*Listed records*.
Start of Block

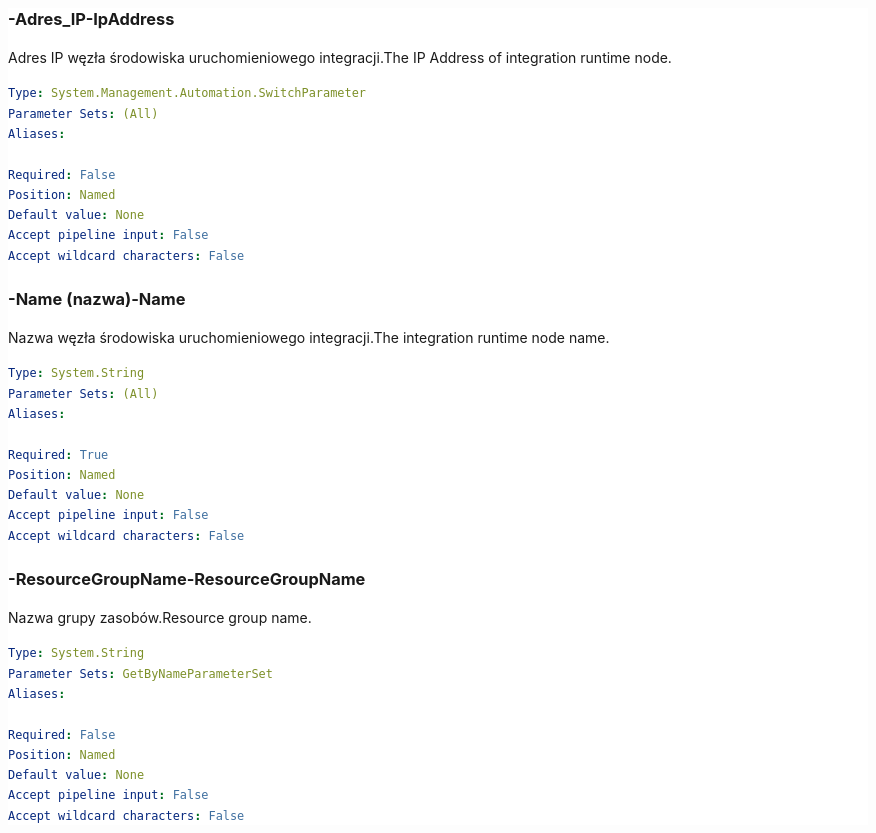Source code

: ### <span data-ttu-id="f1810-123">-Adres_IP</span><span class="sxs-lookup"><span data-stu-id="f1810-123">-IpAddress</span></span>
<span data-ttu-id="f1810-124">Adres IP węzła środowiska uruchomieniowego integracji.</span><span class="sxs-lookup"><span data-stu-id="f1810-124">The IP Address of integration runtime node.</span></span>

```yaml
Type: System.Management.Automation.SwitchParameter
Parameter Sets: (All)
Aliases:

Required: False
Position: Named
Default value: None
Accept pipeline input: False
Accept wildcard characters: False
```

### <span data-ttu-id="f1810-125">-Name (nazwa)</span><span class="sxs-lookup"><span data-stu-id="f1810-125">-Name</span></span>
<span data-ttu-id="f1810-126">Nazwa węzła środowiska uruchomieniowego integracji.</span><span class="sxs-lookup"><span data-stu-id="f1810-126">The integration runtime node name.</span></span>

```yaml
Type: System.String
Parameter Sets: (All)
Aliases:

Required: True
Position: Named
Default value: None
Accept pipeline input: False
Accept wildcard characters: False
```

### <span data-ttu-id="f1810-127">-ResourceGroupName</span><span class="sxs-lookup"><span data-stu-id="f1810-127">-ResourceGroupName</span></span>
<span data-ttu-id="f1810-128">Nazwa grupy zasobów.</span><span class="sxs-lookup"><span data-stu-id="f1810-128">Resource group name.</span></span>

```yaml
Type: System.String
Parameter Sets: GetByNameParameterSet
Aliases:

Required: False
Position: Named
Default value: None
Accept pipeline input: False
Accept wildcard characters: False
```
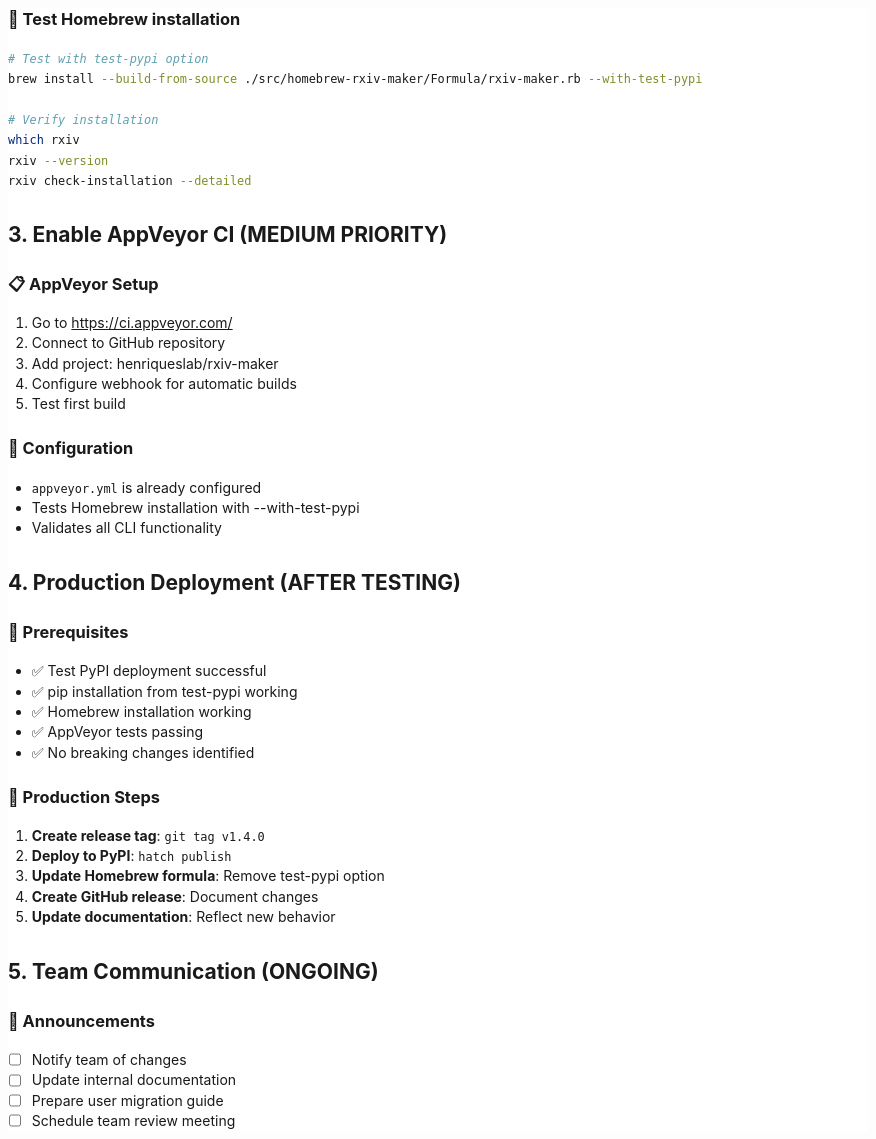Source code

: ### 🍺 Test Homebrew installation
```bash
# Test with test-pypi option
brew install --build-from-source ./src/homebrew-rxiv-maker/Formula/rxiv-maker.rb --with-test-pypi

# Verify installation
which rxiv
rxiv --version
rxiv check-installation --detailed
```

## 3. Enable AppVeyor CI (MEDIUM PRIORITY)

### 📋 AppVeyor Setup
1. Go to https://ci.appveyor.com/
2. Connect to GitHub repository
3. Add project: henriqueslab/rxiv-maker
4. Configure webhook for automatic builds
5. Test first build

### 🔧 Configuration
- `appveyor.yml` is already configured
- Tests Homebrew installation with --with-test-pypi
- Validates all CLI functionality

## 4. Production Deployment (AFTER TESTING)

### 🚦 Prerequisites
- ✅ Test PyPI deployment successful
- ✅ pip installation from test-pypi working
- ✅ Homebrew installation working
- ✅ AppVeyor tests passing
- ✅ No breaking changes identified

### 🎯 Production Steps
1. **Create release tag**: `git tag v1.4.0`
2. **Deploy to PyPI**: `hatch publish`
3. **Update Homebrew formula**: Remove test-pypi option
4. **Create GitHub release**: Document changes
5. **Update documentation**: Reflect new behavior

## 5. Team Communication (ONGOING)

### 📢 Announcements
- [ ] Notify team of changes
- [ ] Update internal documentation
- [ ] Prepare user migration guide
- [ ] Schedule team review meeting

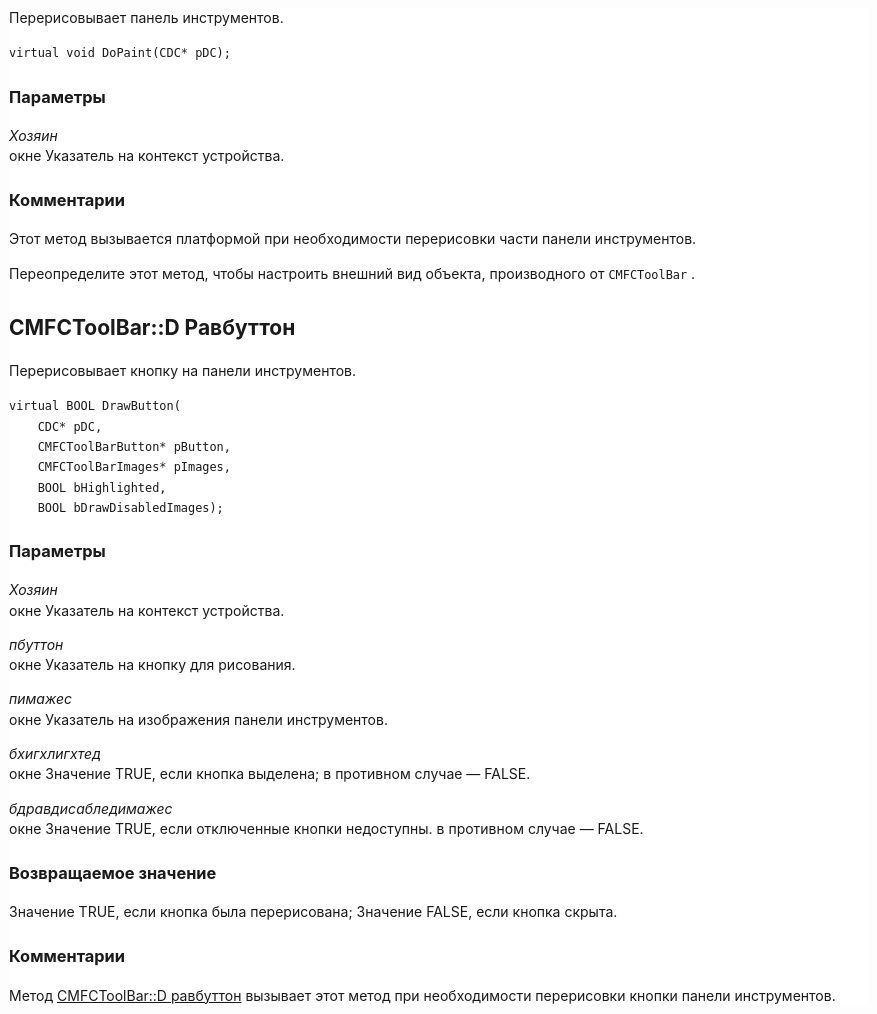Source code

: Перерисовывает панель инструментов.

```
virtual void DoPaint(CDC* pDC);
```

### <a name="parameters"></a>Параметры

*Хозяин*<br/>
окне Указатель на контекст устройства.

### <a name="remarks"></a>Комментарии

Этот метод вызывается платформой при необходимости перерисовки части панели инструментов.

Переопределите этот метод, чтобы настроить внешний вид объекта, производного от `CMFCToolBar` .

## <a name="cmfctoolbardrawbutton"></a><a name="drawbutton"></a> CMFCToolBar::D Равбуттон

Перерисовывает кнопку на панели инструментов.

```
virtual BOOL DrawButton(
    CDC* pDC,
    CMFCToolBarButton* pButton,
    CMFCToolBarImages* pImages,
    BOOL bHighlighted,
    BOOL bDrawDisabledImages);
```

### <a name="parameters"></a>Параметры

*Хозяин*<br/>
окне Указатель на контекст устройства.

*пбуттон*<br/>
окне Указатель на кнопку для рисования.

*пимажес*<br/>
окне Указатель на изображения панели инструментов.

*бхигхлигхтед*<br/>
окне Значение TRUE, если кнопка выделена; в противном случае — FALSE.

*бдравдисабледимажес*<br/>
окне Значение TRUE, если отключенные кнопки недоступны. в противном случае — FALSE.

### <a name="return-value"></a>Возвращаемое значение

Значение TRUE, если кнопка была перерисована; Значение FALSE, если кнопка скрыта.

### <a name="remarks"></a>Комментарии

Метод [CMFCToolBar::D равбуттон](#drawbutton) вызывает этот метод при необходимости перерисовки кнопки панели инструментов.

End of Block

Some lines above hold the word "runtime". Copy all of them.

*Response for this exercise*.
<span data-ttu-id="f1810-124">Adres IP węzła środowiska uruchomieniowego integracji.</span><span class="sxs-lookup"><span data-stu-id="f1810-124">The IP Address of integration runtime node.</span></span>
<span data-ttu-id="f1810-126">Nazwa węzła środowiska uruchomieniowego integracji.</span><span class="sxs-lookup"><span data-stu-id="f1810-126">The integration runtime node name.</span></span>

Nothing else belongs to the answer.